--- Collected data ---
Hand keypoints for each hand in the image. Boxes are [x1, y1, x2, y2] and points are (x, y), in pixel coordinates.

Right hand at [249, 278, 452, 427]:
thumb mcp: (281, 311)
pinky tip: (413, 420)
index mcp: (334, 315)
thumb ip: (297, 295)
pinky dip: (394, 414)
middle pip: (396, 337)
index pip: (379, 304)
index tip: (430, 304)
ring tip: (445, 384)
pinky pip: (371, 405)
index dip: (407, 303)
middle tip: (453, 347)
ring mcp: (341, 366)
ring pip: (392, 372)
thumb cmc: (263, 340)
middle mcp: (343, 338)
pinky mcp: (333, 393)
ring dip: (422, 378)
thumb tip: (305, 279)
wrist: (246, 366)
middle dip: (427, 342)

--- REQUIRED ACTION ---
Exactly the lines from the one holding "middle mcp: (343, 338)" through the end of the records above are to be returned, and nothing else.

--- ANSWER TO THIS PROBLEM ---
middle mcp: (343, 338)
pinky mcp: (333, 393)
ring dip: (422, 378)
thumb tip: (305, 279)
wrist: (246, 366)
middle dip: (427, 342)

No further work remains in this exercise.